Computational Materials Science ( IF 3.1 ) Pub Date : 2022-05-02 , DOI: 10.1016/j.commatsci.2022.111476 Smarak Rath 1 , G. Sudha Priyanga 2 , N. Nagappan 1 , Tiju Thomas 1
An approach that would allow quick determination of compositions that are most likely to be direct band gap materials would significantly accelerate research on light-harvesting materials. Inorganic perovskites are attractive for this purpose since they afford compositional flexibility, while also offering stability. Here, ABX3 inorganic perovskites (A and B are cations and X is an anion) are classified into direct band gap and indirect band gap materials by using the XGBOOST (eXtreme Gradient BOOST) classifier.

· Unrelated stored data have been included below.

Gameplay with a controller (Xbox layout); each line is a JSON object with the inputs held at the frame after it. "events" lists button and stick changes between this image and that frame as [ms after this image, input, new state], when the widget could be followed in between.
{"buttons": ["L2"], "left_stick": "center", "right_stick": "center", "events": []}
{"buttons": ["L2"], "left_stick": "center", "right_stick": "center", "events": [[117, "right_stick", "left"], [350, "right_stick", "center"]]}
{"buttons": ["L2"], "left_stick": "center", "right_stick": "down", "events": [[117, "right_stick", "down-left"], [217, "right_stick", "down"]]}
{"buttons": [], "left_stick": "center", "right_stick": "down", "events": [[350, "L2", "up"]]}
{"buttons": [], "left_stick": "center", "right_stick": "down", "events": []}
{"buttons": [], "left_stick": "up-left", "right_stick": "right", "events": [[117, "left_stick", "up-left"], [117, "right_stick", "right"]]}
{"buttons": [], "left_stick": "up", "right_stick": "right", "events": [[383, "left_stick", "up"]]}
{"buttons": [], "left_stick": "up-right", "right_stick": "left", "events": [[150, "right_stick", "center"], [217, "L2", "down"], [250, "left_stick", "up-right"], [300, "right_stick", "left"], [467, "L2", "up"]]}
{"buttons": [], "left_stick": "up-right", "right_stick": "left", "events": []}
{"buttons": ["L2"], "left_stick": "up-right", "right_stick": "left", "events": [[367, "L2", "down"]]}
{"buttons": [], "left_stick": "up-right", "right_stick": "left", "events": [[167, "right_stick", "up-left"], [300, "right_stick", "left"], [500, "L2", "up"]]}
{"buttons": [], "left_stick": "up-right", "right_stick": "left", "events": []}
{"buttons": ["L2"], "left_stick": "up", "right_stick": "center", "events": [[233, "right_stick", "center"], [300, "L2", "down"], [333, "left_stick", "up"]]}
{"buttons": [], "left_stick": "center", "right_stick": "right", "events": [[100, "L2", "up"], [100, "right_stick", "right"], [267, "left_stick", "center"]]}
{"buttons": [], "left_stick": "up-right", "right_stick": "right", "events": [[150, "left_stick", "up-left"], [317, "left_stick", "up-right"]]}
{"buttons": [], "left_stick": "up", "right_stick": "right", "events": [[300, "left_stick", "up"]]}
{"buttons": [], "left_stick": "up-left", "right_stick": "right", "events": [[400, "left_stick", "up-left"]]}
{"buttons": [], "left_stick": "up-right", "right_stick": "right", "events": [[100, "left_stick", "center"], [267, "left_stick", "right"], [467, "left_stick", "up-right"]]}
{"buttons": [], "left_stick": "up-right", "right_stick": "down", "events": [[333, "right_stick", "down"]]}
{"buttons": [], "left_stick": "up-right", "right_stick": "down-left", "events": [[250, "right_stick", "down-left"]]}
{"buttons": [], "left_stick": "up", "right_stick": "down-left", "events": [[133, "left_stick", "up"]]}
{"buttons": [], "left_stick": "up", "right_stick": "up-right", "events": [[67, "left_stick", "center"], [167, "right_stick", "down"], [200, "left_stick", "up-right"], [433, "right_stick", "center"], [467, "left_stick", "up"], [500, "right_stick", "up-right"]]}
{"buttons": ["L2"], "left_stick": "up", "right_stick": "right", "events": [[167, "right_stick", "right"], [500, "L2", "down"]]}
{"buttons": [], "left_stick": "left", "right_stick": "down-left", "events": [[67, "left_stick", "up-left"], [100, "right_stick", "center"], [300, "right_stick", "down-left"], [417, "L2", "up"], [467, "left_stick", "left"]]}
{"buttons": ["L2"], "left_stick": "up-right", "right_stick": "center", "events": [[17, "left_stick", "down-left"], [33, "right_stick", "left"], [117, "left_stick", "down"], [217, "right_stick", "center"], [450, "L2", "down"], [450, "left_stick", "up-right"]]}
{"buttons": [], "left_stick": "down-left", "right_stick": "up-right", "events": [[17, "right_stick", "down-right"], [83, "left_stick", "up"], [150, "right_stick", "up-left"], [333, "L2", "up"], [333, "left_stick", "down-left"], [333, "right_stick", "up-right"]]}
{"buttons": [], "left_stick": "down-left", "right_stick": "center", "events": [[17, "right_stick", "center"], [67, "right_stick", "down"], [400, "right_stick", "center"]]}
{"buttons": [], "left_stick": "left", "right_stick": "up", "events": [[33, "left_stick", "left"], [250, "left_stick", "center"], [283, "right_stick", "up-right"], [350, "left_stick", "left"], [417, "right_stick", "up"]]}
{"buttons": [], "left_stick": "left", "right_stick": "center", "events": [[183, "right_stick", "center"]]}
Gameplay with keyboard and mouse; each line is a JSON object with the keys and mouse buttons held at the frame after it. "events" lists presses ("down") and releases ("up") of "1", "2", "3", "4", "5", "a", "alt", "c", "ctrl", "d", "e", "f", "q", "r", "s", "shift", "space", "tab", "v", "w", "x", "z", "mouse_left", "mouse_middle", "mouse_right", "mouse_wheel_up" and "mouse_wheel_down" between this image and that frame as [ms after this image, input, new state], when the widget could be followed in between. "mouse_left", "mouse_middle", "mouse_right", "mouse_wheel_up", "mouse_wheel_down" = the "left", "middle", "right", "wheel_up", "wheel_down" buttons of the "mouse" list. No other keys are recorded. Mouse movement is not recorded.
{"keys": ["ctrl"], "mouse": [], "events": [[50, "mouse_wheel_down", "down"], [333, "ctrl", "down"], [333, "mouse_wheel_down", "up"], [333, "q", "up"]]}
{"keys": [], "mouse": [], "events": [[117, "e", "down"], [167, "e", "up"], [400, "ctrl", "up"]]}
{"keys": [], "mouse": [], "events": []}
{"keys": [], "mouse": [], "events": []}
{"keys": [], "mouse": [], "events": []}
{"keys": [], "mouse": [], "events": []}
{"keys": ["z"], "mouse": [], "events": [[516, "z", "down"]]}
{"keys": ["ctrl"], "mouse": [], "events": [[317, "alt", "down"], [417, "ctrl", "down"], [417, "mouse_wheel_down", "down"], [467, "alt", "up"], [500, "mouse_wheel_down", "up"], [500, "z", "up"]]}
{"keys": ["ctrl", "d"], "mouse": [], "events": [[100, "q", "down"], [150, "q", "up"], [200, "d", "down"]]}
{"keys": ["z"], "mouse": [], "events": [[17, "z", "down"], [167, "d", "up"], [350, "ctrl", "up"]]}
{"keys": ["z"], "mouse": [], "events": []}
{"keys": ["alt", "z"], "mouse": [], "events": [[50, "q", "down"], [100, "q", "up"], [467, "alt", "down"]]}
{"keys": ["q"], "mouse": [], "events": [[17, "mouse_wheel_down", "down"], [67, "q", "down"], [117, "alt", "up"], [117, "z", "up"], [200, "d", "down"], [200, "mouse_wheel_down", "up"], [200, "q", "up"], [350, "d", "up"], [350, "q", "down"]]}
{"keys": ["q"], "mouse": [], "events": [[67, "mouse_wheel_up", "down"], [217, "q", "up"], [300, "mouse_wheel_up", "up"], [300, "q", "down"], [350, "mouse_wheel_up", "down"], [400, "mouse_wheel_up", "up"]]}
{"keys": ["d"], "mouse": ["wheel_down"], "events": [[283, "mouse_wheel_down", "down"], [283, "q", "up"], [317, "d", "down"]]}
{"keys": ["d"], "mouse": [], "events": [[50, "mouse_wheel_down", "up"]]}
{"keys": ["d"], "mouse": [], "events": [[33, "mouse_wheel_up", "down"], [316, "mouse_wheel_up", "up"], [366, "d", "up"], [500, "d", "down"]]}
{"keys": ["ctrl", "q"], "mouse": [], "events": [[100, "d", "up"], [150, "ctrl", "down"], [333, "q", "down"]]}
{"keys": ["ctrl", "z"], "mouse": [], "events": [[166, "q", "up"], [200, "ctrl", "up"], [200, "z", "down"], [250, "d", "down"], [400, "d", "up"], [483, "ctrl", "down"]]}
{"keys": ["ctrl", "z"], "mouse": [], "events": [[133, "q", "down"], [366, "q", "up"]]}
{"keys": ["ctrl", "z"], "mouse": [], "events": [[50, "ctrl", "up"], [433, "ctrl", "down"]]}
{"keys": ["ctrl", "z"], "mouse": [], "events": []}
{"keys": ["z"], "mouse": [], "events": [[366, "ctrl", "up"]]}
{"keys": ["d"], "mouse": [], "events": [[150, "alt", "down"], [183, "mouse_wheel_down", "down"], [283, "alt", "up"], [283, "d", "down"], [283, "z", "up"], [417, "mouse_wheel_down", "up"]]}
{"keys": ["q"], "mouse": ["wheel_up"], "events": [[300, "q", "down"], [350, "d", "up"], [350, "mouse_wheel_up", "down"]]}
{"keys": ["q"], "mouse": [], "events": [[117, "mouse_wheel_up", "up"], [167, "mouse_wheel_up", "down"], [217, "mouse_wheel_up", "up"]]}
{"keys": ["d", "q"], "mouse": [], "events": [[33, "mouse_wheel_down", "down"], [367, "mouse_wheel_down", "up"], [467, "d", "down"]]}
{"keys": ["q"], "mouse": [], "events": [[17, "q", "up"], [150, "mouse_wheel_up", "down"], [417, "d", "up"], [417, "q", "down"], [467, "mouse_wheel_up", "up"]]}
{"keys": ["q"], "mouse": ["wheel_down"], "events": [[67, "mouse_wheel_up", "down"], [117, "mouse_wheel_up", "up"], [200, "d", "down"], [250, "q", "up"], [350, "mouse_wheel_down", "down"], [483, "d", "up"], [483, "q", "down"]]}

We use a dataset containing 1528 ABX3 compounds (X = O, F, Cl, Br, I, S, Se, Te, N, or P) along with information on the nature of their band gap (direct or indirect). All the data is taken from the Materials Project database. Descriptors for these materials are generated using the Matminer python package. Ten-fold cross-validation with the XGBOOST classifier is used on the dataset and the average accuracy is found to be 72.8%. To generate a confusion matrix, the dataset is once again split into a training set and a testing set after cross-validation. Subsequently, the confusion matrix is generated for that particular test set. It is found that the precision for the prediction of direct band gap materials is 81% i.e., 81% of the materials predicted to be direct band gap materials are actually direct band gap materials. Thus, machine learning can be an effective tool for discovering novel direct band gap perovskites. Finally, SHAP (SHapley Additive exPlanations) analysis is performed to determine the most important descriptors. One key insight gained from the SHAP analysis is that the absence of transition metals and elements belonging to groups IIIA to VIIIA with atomic number greater than 20 increases the probability of the perovskite having a direct band gap.
中文翻译:
使用机器学习发现用于光收集的直接带隙钙钛矿
一种可以快速确定最有可能是直接带隙材料的成分的方法将显着加速对光捕获材料的研究。为此目的,无机钙钛矿很有吸引力,因为它们提供了成分的灵活性,同时也提供了稳定性。在这里,ABX 3无机钙钛矿(A 和 B 是阳离子,X 是阴离子)通过使用 XGBOOST(eXtreme Gradient BOOST)分类器分为直接带隙和间接带隙材料。我们使用包含 1528 ABX 3的数据集化合物(X = O、F、Cl、Br、I、S、Se、Te、N 或 P)以及有关其带隙(直接或间接)性质的信息。所有数据均取自材料项目数据库。这些材料的描述符是使用 Matminer python 包生成的。在数据集上使用 XGBOOST 分类器进行 10 倍交叉验证,发现平均准确率为 72.8%。为了生成混淆矩阵,数据集在交叉验证后再次分为训练集和测试集。随后,为该特定测试集生成混淆矩阵。发现直接带隙材料的预测精度为81%,即预测为直接带隙材料的材料中有81%实际上是直接带隙材料。因此,机器学习可以成为发现新型直接带隙钙钛矿的有效工具。最后,执行 SHAP(SHapley Additive exPlanations)分析以确定最重要的描述符。从 SHAP 分析中获得的一个关键见解是,原子序数大于 20 的属于 IIIA 至 VIIIA 族的过渡金属和元素的缺失增加了钙钛矿具有直接带隙的概率。